**Dataset records**
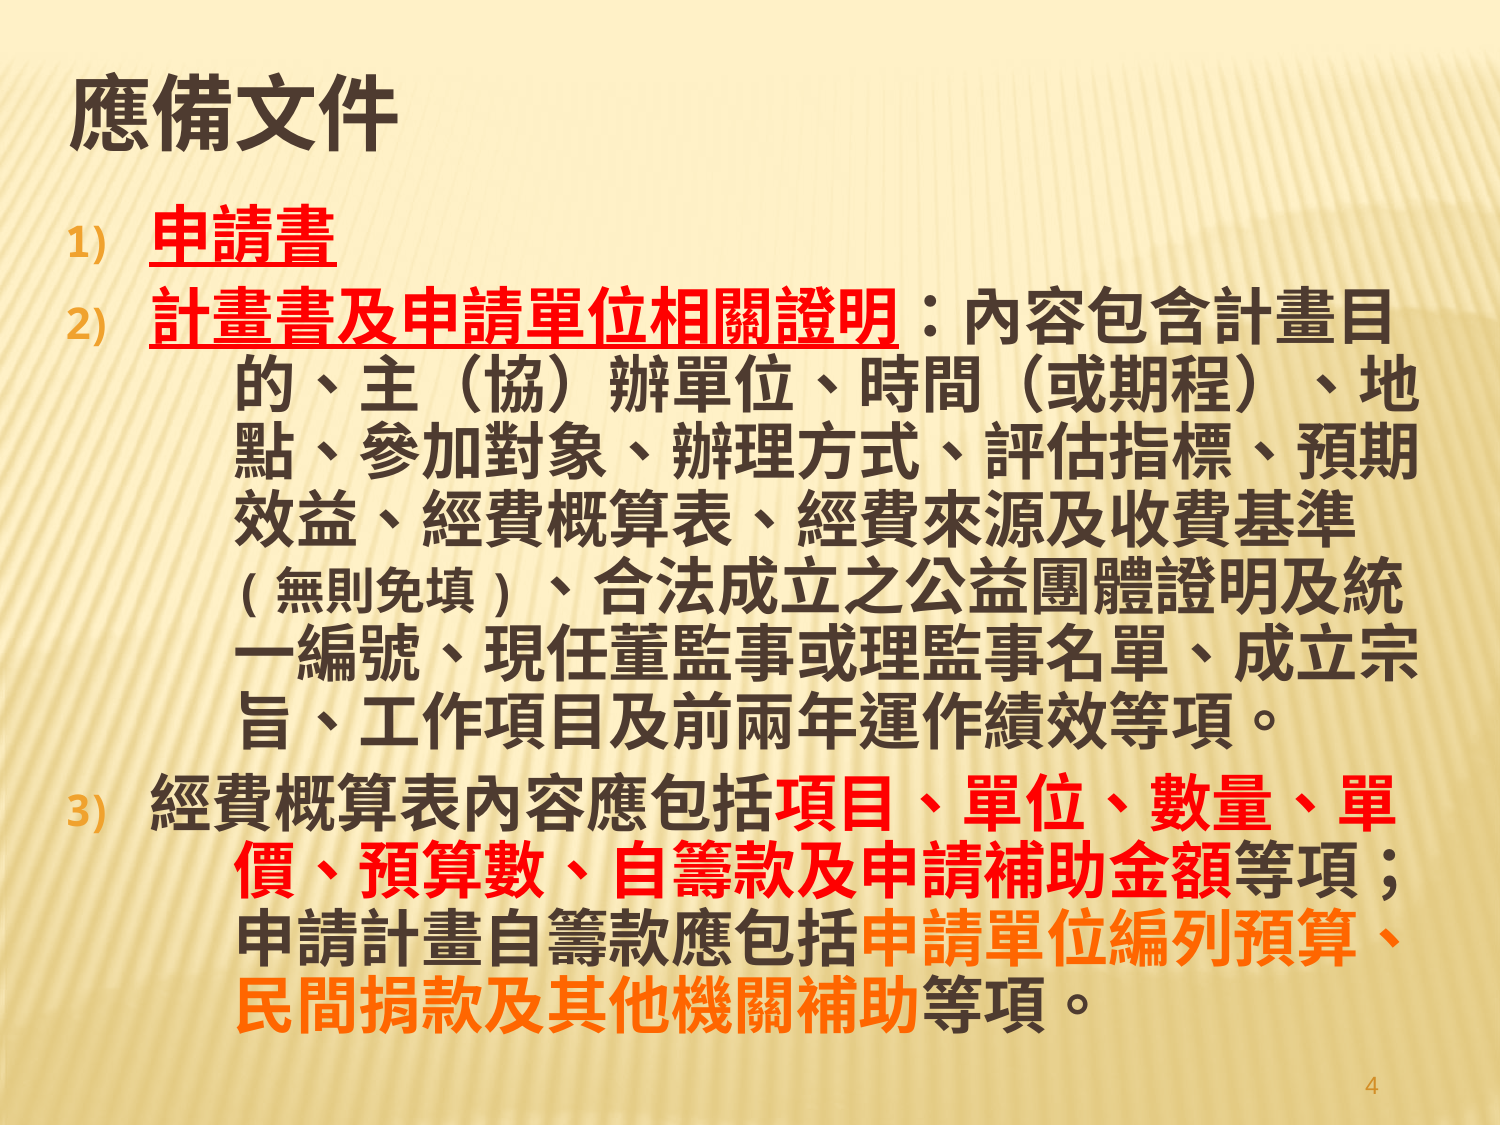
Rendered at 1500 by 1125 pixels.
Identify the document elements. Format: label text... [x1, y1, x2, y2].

list 申請書 計畫書及申請單位相關證明：內容包含計畫目的、主（協）辦單位、時間（或期程）、地點、參加對象、辦理方式、評估指標、預期效益、經費概算表、經費來源及收費基準(無則免填)、合法成立之公益團體證明及統一編號、現任董監事或理監事名單、成立宗旨、工作項目及前兩年運作績效等項。 經費概算表內容應包括項目、單位、數量、單價、預算數、自籌款及申請補助金額等項；申請計畫自籌款應包括申請單位編列預算、民間捐款及其他機關補助等項。 [50, 196, 1476, 1083]
text_box 4 [1350, 1061, 1475, 1103]
title 應備文件 [53, 42, 1479, 181]
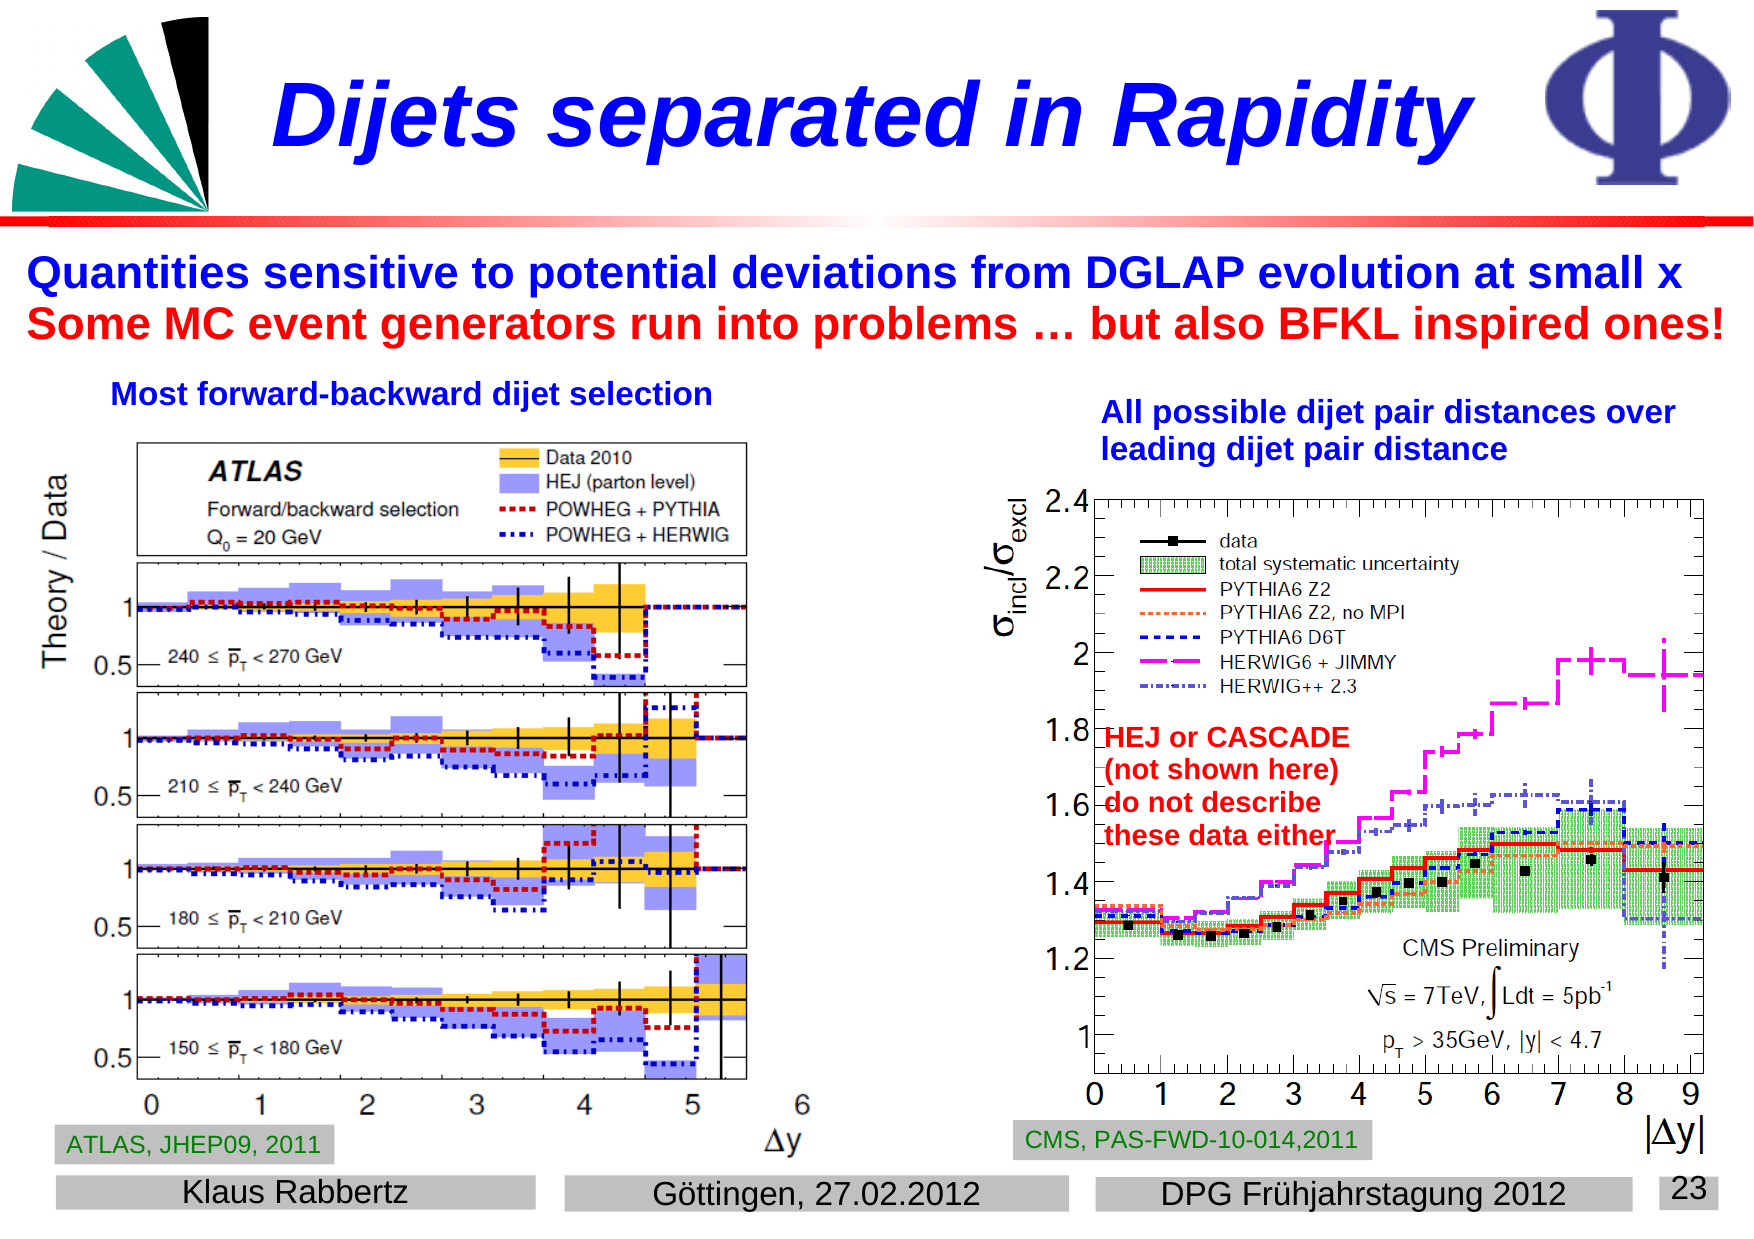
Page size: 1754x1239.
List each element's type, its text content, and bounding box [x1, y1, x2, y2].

text_box Quantities sensitive to potential deviations from DGLAP evolution at small x Some MC event generators run into problems … but also BFKL inspired ones! [14, 241, 1739, 356]
picture [975, 482, 1719, 1162]
picture [12, 17, 209, 214]
picture [34, 440, 751, 1081]
text_box All possible dijet pair distances over leading dijet pair distance [1088, 387, 1688, 474]
text_box ATLAS, JHEP09, 2011 [54, 1124, 335, 1165]
picture [72, 1085, 818, 1168]
text_box CMS, PAS-FWD-10-014,2011 [1013, 1120, 1373, 1161]
text_box HEJ or CASCADE (not shown here) do not describe these data either [1092, 714, 1363, 858]
text_box Most forward-backward dijet selection [98, 369, 728, 418]
title Dijets separated in Rapidity [220, 16, 1525, 213]
picture [1545, 10, 1731, 185]
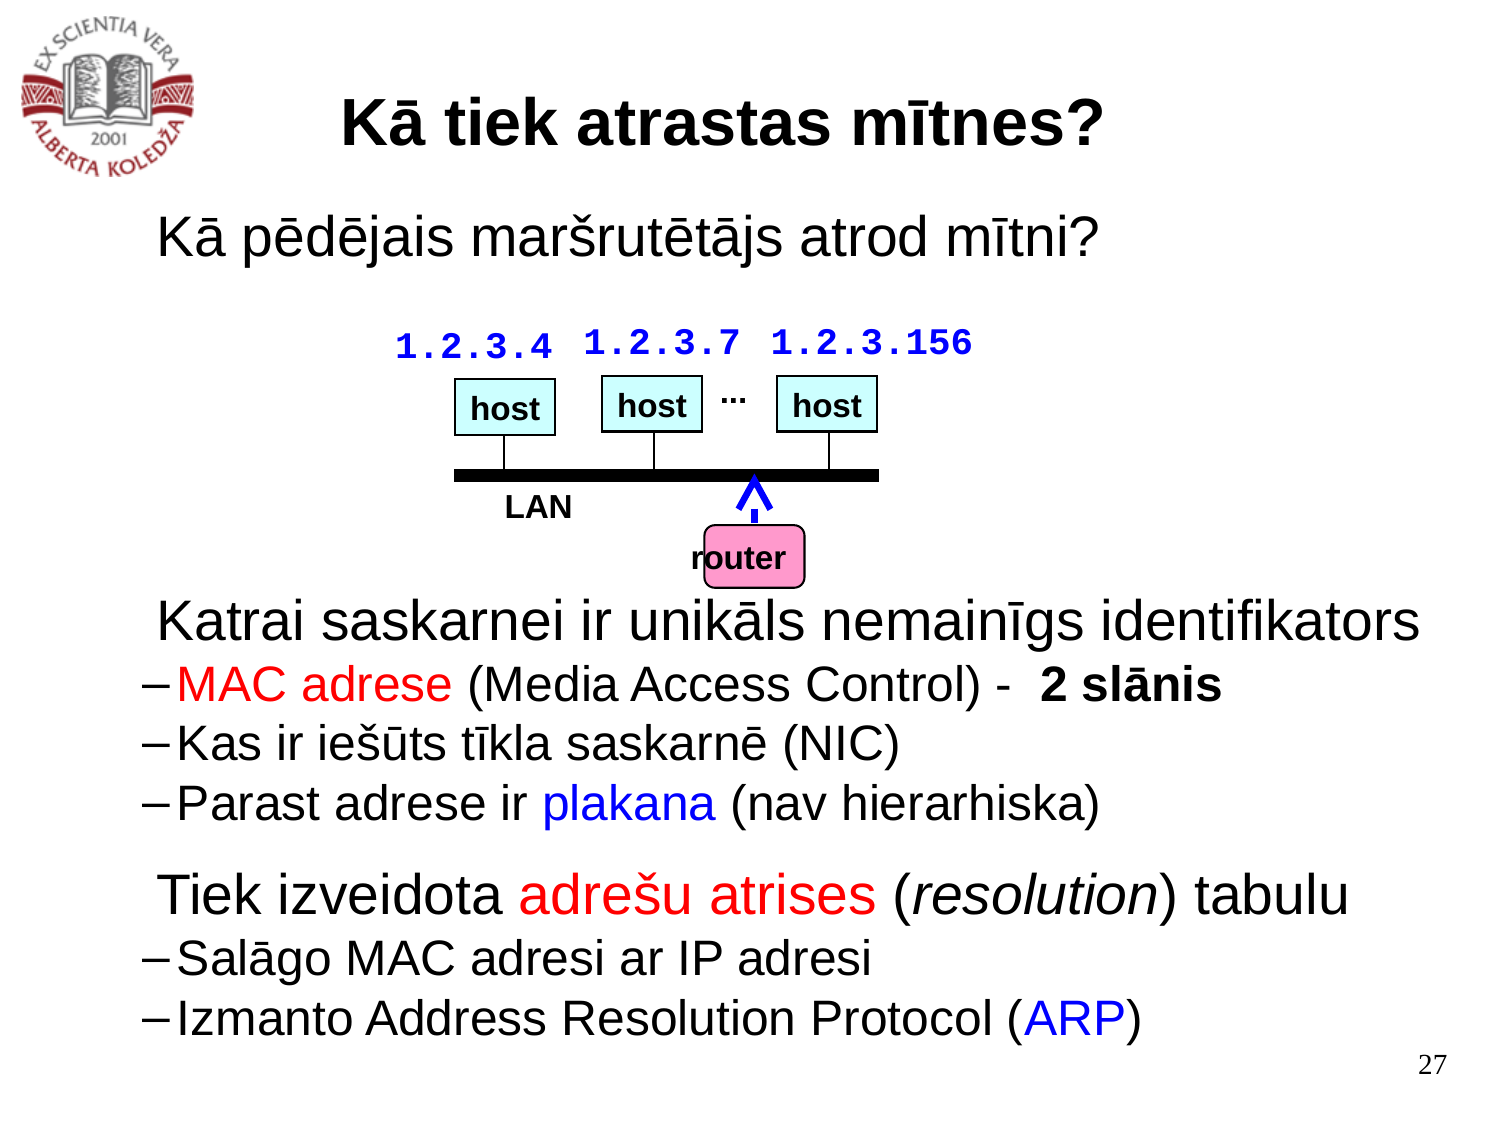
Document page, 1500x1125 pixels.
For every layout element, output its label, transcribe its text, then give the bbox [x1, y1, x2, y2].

picture [21, 16, 194, 177]
list Kā pēdējais maršrutētājs atrod mītni? Katrai saskarnei ir unikāls nemainīgs identifikators MAC adrese (Media Access Control) - 2 slānis Kas ir iešūts tīkla saskarnē (NIC) Parast adrese ir plakana (nav hierarhiska) Tiek izveidota adrešu atrises (resolution) tabulu Salāgo MAC adresi ar IP adresi Izmanto Address Resolution Protocol (ARP) [74, 200, 1463, 1101]
text_box ... [705, 370, 763, 419]
text_box host [602, 376, 702, 432]
title Kā tiek atrastas mītnes? [50, 62, 1374, 175]
text_box host [777, 376, 877, 432]
text_box LAN [489, 477, 588, 533]
text_box router [704, 525, 805, 588]
text_box 1.2.3.4 [380, 313, 568, 374]
text_box host [455, 379, 555, 435]
text_box 1.2.3.156 [755, 309, 988, 370]
text_box 1.2.3.7 [568, 309, 755, 370]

**Task to carry out**
Return each line of the rows above that contains the string "pixels", matching case exactly.

**Exercise result**
Rendered at 1500 by 1125 pixels.
Document page, 1500x1125 pixels.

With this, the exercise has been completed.